◆ What the task asks:
Put every line of text in the listing into a Markdown table with the columns Row and Text, numbering the rows in order and skipping blank lines. Leave the pictures out.

+++ Source material

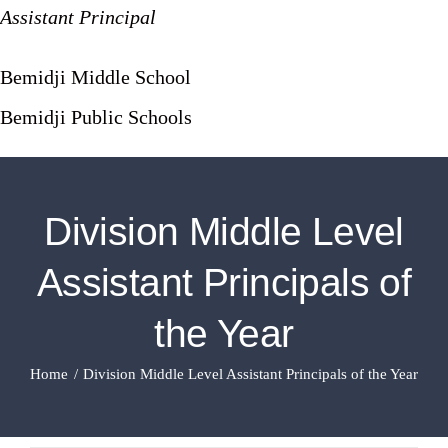
Assistant Principal
Bemidji Middle School
Bemidji Public Schools
Division Middle Level
Assistant Principals of
the Year
Home
Division Middle Level Assistant Principals of the Year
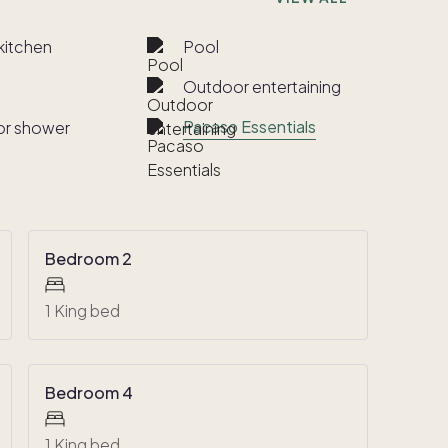
kitchen
Pool
Outdoor entertaining
Pacaso Essentials
r shower
Bedroom 2
1 King bed
Bedroom 4
1 King bed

++++++

◆ Solution:
| Row | Text |
|---|---|
| 1 | Assistant Principal |
| 2 | Bemidji Middle School |
| 3 | Bemidji Public Schools |
| 4 | Division Middle Level |
| 5 | Assistant Principals of |
| 6 | the Year |
| 7 | Home |
| 8 | Division Middle Level Assistant Principals of the Year |
| 9 | kitchen |
| 10 | Pool |
| 11 | Outdoor entertaining |
| 12 | Pacaso Essentials |
| 13 | r shower |
| 14 | Bedroom 2 |
| 15 | 1 King bed |
| 16 | Bedroom 4 |
| 17 | 1 King bed |